▶ Exercise requirements: Name the parts of a for loop listed in the R for-loop text below.

▶ Study text:
We want to compute the median of each row. We can copy and paste:

median(A[1, ])

## [1] 5.5

median(A[2, ])

## [1] 15.5

median(A[3, ])

## [1] 25.5

#... 
median(A[10, ])

## [1] 95.5

However, it is not very efficient to use copy and paste if we are dealing with a large number of columns, say \(50\) columns. Instead, we could use a for loop:

med = rep(NA, 10)          # 1. output
for (i in 1:10) {             # 2. sequence
  med[i] = median(A[i, ])      # 3. body
}
med

##  [1]  5.5 15.5 25.5 35.5 45.5 55.5 65.5 75.5 85.5 95.5

A for loop consists of three components:

Output: Before starting the loop, we created an empty atomic vector med of length 10 using rep(). At each iteration, the median of the ith row is assigned as the ith element of our output vector
Sequence: This part shows what to loop over. Each iteration of the for loop assigns i to a different value from 1:10.
Body: he body part is the code that does the work. At each iteration, the code inside the braces {} is run with a different value for i. For example, the first iteration will run med[1] = median(A[1,])

3.6.4 `for` loop with an `if` statement

Here, we will see how to use an if statement inside a for loop. We want to create a vector length of 10, such that the ith element is 1 if the ith element of x is even, and is 2 if the ith element of x is odd.

v = numeric(10)    # output: create a zero vector length of 10
for (i in 1:10) {     # sequence
  if (x[i] %% 2 == 0) {   # if statement
    v[i] = 1          # body
  } else {
    v[i] = 2
  }
}
v

##  [1] 2 1 2 1 2 1 2 1 2 1

(Keypoint text descriptions)
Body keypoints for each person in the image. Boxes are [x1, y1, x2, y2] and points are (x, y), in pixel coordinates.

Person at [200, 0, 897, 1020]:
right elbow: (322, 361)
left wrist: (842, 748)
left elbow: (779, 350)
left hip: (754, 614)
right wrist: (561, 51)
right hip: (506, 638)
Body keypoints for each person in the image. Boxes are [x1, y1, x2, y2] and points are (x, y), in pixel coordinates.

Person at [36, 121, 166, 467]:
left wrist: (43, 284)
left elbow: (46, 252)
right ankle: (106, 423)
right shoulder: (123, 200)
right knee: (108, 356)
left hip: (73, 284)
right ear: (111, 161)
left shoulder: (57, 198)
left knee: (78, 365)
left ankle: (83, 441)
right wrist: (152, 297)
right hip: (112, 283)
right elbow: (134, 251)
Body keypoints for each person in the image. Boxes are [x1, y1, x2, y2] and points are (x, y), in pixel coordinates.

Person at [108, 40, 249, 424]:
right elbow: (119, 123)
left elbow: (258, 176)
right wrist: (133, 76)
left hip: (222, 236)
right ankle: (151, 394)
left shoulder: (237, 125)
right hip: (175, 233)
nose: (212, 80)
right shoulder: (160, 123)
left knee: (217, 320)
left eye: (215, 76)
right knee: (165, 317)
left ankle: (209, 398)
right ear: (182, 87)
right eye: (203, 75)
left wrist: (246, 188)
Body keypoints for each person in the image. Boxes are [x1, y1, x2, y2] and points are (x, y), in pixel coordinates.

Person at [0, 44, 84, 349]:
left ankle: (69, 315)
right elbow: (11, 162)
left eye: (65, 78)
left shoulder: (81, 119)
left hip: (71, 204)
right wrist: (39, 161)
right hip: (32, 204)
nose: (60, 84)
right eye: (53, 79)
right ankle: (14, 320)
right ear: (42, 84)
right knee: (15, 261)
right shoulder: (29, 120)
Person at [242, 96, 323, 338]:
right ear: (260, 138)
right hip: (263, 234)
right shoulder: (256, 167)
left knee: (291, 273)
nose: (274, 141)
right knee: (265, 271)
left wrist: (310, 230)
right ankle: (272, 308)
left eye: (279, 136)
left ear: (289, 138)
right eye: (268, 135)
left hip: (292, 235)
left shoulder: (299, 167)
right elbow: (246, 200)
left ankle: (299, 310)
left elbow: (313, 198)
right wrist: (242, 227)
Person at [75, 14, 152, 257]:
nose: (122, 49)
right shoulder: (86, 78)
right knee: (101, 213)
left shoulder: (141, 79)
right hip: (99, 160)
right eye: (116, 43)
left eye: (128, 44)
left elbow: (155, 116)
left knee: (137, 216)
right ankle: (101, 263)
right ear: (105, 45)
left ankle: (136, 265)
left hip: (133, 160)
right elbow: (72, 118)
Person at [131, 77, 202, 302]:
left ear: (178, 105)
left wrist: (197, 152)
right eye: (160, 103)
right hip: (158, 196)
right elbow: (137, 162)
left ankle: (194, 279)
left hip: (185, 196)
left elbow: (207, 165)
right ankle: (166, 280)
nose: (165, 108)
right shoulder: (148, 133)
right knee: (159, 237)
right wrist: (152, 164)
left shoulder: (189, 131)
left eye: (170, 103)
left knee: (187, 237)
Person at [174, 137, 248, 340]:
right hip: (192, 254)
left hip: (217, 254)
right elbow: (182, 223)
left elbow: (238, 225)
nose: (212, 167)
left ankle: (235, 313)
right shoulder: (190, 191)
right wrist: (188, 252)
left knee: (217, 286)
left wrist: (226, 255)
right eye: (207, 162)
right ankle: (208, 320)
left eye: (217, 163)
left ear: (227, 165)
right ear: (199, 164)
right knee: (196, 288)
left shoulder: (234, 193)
...
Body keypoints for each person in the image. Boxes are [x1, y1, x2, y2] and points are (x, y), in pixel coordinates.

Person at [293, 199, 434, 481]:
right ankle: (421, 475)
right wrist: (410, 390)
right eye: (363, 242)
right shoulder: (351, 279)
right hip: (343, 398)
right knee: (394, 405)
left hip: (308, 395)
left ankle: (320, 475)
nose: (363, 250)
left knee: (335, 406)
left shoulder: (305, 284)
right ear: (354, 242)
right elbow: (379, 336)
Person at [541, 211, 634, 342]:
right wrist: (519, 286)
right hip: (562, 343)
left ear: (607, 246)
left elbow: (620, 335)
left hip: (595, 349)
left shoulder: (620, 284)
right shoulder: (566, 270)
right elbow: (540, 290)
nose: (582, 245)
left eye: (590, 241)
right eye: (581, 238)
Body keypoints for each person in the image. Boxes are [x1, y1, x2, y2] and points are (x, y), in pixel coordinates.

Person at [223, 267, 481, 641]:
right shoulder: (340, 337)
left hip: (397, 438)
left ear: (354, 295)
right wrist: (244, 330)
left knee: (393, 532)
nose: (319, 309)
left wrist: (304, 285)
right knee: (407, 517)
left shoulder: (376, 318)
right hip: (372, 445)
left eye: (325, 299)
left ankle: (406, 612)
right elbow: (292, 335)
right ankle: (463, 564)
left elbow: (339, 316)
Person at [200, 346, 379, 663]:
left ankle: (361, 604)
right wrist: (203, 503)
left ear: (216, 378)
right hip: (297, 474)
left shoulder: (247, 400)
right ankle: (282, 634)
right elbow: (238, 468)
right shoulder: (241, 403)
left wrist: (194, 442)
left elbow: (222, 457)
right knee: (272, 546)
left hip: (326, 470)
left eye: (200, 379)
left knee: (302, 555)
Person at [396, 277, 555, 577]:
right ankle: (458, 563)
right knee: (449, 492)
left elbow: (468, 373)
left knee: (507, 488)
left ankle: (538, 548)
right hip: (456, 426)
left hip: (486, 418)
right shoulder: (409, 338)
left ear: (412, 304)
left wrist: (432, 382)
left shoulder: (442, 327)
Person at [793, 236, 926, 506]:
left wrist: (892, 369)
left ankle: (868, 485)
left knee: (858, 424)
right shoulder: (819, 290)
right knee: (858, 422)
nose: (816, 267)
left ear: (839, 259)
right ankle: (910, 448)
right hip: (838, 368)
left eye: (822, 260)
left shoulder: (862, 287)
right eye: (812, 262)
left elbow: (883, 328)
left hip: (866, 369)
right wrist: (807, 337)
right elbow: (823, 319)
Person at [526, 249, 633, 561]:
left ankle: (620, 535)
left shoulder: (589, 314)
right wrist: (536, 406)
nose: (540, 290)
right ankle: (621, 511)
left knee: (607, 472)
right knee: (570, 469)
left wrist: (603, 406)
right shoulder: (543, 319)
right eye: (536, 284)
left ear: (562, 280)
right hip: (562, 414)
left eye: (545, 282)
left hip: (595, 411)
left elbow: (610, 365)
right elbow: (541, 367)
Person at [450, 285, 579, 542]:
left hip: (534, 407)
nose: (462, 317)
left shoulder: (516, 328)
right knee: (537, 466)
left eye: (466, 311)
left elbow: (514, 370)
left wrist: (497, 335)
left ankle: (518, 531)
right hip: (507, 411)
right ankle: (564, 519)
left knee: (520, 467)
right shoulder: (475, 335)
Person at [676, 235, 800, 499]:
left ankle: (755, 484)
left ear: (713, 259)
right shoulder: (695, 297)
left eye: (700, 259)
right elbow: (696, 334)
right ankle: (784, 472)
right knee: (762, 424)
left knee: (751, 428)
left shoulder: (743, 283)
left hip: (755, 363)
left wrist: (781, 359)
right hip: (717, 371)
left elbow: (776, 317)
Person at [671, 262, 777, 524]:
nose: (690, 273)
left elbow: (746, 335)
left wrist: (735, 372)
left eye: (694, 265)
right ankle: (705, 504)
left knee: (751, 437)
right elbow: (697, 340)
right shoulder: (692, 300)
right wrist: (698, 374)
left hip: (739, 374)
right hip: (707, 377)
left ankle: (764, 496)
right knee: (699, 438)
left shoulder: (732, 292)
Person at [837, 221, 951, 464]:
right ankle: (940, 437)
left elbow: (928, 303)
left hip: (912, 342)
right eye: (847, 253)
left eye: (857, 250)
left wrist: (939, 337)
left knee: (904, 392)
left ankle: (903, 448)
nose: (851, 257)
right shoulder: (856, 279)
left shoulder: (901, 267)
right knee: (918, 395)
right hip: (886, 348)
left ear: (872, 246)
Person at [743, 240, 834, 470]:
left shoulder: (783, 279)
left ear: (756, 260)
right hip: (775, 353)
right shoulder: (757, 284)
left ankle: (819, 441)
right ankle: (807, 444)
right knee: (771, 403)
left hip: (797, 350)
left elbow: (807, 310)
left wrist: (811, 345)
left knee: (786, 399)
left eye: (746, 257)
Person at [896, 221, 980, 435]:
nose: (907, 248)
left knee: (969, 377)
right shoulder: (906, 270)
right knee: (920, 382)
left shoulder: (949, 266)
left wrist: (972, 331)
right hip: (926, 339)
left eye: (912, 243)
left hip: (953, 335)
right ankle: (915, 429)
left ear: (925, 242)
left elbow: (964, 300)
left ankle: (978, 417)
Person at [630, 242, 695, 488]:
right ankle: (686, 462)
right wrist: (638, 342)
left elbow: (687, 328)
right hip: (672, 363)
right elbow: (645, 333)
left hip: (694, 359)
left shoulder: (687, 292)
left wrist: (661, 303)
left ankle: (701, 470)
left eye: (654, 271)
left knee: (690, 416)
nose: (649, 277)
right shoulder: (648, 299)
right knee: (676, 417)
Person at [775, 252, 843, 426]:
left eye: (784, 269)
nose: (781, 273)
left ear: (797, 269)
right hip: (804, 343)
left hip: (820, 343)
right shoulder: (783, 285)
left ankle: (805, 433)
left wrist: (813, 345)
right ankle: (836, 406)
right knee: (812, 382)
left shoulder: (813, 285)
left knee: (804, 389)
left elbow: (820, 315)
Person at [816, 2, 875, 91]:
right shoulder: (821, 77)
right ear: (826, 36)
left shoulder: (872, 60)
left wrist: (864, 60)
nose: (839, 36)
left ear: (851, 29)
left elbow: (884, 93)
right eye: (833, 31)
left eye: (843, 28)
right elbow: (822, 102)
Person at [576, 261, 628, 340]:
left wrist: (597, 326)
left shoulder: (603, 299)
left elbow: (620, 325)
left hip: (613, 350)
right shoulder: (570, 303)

▶ Solution to this task: Output, Sequence, Body